I hate that boot myself. I purchased the OEM boot from a B14 SE-R. It was the easiest mod I have installed to date. You can get one from www.mossyperformance.com


----------



## Guest (Nov 1, 2002)

theres one on ebay from a 91 sentra, would that fit a 95 200sx?


----------



## wes (Apr 30, 2002)

Not without modification. A brand new OEM one was only $45 from the dealer.


----------



## phil_minchoff (Oct 29, 2002)

if your boot is the same one i'm thinking off, i.e.- black, rubbery, accordian-looking, I ended up modifying mine to make it look one of a kind by putting a few slices in it and compacting it into the paneling. This might sound tacky, but its been one of the things I got the most questions about at shows- how did I do it- just goes to show the ugly ducks are capable of change-


----------



## jeff9nissan (Jan 9, 2004)

Hey, I know this is a REALLY old thread. But wes, you said that you can find those at mossy.
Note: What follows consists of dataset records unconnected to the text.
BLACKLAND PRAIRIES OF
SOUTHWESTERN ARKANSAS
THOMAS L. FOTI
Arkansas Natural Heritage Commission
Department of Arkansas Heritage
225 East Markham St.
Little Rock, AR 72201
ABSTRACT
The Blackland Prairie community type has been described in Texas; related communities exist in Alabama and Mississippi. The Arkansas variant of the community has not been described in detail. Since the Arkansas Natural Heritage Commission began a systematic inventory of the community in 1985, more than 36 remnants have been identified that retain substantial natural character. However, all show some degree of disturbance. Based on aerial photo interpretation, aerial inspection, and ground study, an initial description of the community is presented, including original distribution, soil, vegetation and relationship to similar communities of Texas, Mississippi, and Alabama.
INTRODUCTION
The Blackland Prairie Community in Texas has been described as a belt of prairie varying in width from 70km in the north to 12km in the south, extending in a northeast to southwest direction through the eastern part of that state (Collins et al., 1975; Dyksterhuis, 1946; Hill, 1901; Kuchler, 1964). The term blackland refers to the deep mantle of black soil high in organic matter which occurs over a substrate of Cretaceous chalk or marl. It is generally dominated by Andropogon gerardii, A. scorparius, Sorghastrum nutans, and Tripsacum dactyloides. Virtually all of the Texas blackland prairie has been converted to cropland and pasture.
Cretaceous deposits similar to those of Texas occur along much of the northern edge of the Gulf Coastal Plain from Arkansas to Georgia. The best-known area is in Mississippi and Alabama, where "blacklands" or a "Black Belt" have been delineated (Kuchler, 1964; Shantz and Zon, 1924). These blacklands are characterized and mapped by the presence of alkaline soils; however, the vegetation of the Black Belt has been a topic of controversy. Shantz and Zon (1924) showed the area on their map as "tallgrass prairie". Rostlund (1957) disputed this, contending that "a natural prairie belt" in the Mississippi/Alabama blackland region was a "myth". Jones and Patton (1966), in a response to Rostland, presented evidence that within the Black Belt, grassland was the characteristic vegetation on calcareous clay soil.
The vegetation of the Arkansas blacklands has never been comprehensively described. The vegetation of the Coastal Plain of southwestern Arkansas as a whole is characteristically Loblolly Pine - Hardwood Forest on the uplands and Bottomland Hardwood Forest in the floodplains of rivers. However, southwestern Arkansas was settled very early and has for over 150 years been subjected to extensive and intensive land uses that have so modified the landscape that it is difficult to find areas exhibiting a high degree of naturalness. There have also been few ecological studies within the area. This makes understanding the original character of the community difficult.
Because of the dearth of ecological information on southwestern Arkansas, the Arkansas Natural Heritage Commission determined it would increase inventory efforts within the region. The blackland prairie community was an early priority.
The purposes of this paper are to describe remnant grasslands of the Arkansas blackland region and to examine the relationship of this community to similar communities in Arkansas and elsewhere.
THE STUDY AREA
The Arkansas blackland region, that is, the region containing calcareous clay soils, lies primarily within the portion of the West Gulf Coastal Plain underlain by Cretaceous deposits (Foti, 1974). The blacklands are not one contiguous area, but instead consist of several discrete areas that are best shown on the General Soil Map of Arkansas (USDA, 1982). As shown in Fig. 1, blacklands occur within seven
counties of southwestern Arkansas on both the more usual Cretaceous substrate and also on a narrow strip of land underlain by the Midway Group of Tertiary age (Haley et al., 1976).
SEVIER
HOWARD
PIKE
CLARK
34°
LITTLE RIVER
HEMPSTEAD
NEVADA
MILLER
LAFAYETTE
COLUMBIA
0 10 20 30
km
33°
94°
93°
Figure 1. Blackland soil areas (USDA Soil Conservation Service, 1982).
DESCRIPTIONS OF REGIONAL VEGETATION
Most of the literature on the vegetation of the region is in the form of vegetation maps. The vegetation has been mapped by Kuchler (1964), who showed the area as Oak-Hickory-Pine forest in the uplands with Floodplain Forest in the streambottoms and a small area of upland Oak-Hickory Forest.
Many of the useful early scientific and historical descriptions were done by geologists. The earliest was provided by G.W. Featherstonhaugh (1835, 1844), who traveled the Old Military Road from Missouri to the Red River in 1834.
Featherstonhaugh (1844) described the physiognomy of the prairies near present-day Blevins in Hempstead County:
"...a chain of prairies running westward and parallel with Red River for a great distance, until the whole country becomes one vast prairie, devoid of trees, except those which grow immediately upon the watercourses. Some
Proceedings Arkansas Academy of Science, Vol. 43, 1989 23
Are they no longer available or am I just less internet savy(sp) than i thought?


----------



## wes (Apr 30, 2002)

jeff9nissan said:


> Hey, I know this is a REALLY old thread. But wes, you said that you can find those at mossy. Are they no longer available or am I just less internet savy(sp) than i thought?


The intErweb sucks. Just call them I KNOW they sell them.


----------



## jeff9nissan (Jan 9, 2004)

Alright, I'll have to do that. Does it come with the trim ring and retaining clip thing too?


----------



## wes (Apr 30, 2002)

jeff9nissan said:


> Alright, I'll have to do that. Does it come with the trim ring and retaining clip thing too?


Yes sir, snaps in place in seconds.


----------



## jeff9nissan (Jan 9, 2004)

Nice, I will prolly only have the actual boot for a while because i heard the redline products one looks better on a SS.


----------